ASSIGNED TASK: Word for word, set down every line of the entries below from the line with "Creation & Testing" to the line with "- Technology refinement", including both, and no other line.

DATA FOR ANALYSIS:

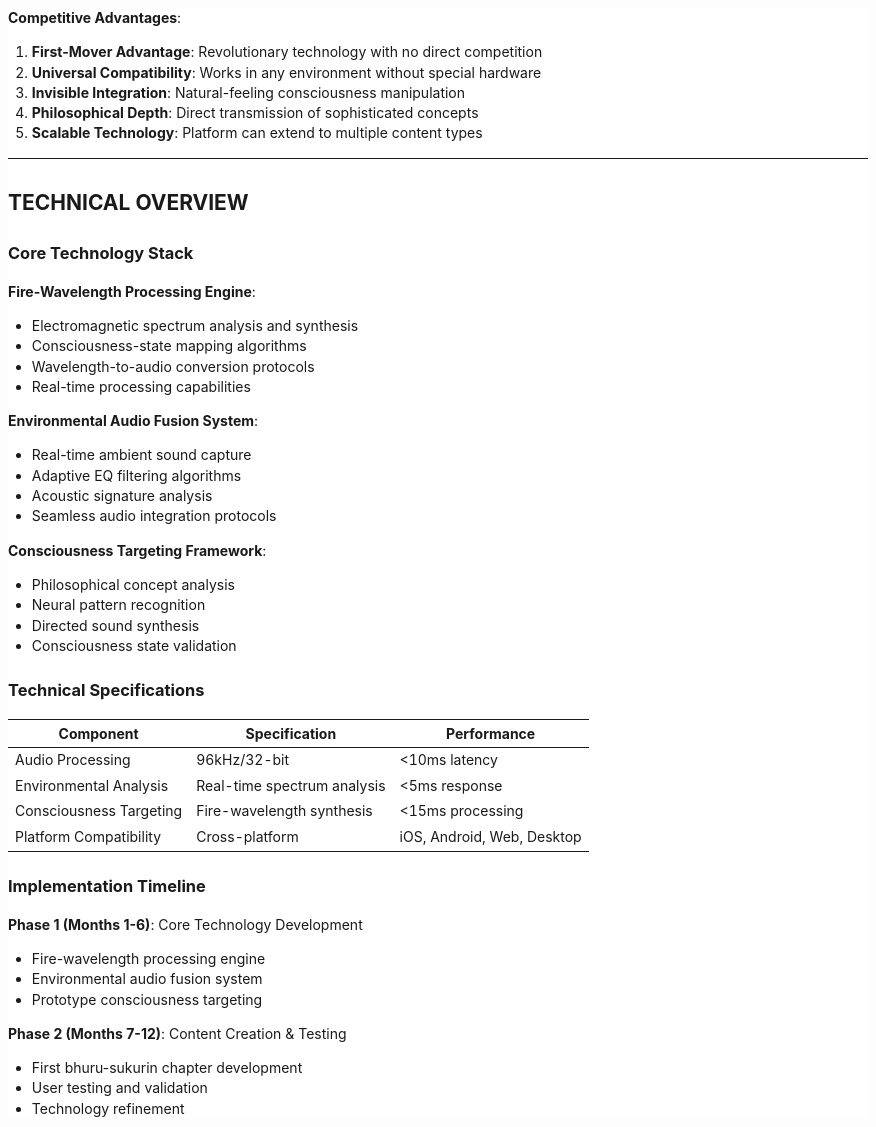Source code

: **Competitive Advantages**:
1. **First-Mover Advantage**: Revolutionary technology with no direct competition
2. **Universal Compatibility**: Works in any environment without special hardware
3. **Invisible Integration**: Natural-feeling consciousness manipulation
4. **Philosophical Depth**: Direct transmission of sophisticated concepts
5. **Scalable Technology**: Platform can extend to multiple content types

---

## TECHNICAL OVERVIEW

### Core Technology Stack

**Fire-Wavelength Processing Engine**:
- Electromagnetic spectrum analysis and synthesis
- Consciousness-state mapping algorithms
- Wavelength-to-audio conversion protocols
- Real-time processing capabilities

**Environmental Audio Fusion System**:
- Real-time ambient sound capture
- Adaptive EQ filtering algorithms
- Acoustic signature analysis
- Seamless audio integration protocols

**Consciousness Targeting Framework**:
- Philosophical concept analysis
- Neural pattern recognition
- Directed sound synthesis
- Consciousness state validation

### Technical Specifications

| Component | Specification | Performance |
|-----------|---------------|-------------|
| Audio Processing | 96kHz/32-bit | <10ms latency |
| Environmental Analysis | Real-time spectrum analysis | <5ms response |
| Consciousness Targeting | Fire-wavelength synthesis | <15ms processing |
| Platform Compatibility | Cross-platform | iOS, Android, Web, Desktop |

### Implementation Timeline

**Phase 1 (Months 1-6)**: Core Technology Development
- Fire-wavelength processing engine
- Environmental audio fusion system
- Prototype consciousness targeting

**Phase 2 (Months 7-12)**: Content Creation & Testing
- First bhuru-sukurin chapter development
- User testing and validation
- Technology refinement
...
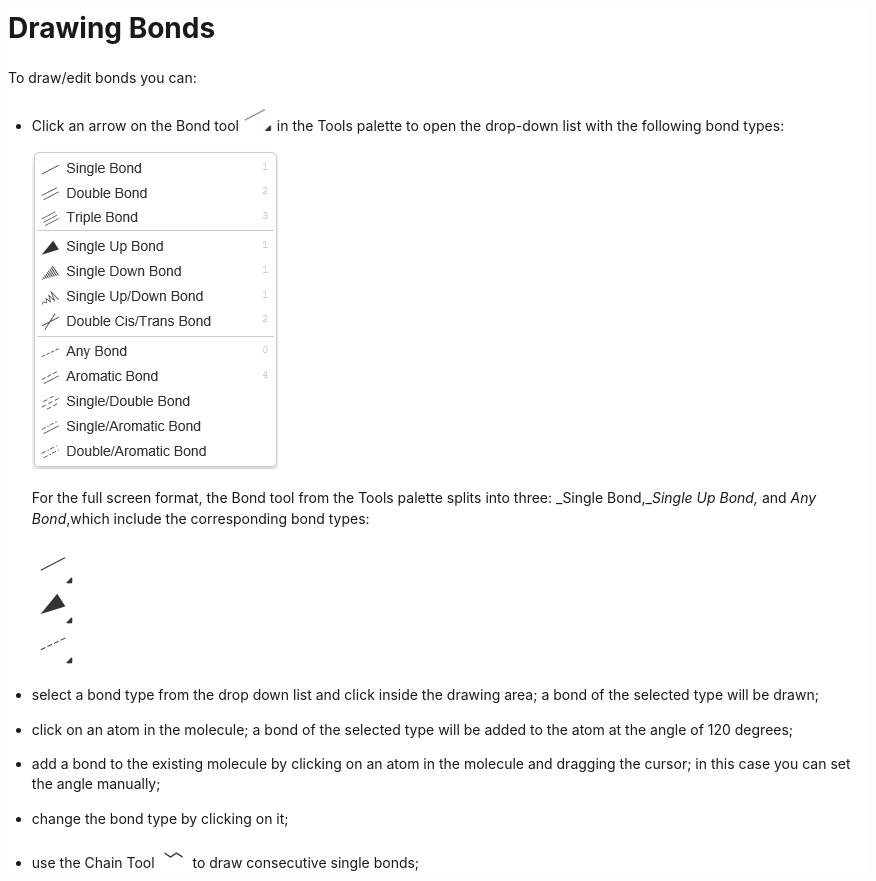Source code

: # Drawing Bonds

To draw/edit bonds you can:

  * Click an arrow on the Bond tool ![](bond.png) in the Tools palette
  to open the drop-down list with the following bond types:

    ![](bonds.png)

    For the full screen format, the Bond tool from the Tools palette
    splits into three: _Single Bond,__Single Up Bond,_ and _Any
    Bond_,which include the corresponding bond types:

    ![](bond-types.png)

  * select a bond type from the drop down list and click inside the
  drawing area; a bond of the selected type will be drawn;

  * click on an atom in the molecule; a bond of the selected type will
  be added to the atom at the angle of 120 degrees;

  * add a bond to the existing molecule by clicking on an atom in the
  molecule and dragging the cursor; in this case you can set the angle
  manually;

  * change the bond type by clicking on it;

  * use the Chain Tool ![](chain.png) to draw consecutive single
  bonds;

RESULT OF THE EXERCISE:
**Phase 2 (Months 7-12)**: Content Creation & Testing
- First bhuru-sukurin chapter development
- User testing and validation
- Technology refinement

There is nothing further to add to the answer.